After their walk on April 20, students of Green Hills Academy converged at their school to listen to testimonies of people who survived the massacre.

During the gathering, Rwandan and non-Rwandan students alike pledged their commitment to spreading peace as an essential tool in the civilisation of mankind.

36-year-old Osee Uwamariya shared her story; she was 12 when the 1994 Genocide against the Tutsi started in present-day Gisagara and Huye districts, Southern Province.

She recalls how her parents and four siblings were killed and how she narrowly escaped.

“It had started earlier in 1990 when we were separated in schools according to ethnic groups.

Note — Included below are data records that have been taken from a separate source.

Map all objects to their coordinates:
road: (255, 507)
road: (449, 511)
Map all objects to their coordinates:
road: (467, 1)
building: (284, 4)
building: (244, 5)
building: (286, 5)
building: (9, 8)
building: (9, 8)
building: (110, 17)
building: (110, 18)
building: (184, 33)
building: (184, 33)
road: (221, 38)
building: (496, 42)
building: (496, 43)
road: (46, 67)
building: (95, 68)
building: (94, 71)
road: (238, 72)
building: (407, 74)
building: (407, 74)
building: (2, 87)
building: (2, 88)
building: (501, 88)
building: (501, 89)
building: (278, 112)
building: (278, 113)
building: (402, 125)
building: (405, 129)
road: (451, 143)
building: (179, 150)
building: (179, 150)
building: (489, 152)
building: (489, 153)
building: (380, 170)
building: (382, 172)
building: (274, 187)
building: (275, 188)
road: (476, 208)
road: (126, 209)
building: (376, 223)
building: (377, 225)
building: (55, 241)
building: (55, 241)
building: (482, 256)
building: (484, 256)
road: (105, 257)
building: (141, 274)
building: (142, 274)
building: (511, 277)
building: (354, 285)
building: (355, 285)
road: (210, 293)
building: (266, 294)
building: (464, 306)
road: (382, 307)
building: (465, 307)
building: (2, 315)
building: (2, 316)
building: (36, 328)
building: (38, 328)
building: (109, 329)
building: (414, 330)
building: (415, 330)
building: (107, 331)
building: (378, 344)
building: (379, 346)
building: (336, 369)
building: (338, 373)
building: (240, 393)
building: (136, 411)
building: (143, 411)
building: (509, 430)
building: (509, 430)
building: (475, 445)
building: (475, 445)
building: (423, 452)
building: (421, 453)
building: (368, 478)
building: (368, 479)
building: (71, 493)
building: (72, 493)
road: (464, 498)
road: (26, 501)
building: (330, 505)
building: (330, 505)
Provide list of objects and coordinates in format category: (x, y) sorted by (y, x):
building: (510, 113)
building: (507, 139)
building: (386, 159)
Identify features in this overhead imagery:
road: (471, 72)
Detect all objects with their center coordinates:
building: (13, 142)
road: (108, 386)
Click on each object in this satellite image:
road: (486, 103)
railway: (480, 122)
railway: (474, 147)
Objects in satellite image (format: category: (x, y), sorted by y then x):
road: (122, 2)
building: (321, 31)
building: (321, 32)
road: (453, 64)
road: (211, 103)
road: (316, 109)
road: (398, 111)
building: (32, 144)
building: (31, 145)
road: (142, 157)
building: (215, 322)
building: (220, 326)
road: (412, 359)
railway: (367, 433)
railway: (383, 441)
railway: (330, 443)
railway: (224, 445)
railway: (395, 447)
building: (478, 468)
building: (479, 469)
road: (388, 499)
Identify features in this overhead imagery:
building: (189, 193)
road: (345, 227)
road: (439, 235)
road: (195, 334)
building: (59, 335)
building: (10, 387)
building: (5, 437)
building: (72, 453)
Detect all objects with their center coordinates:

I was told I was Tutsi but I didn’t know what it meant, even when I asked my mother, she didn’t tell me anything,” she said.

As Uwamariya told her tragic tale, she called on students to value the unity of Rwandans.

“You were born in a good country where humanity is valued; you were born in a country where the field is plain for everyone; be mindful of the equality we enjoy because it’s what we had lost in the last two decades” she said.

Pastor Antoine Rutayisire explained the history of Rwanda — pre and post-colonial —after which students asked that Rwanda’s history be told to them more often.

“This country valued life and refused slavery; no hatred is recorded among the social statuses of Hutu, Tutsi and Twa,” he said.

Rutayisire urged students to always talk about their country and share ideas on how to be good citizens.

Audrey Kamurasi, the head girl of the high school section, said learning about Rwanda’s past was eye opening because “it concerns all Rwandans, even those born after the Genocide.”

“There is a lot of history from other countries written and spoken about everywhere. We need more of Rwanda’s history told from people who know it well and in the form of books,” she said.

Kamurasi said that if the youth are to be good citizens, they definitely need to know the history of their country.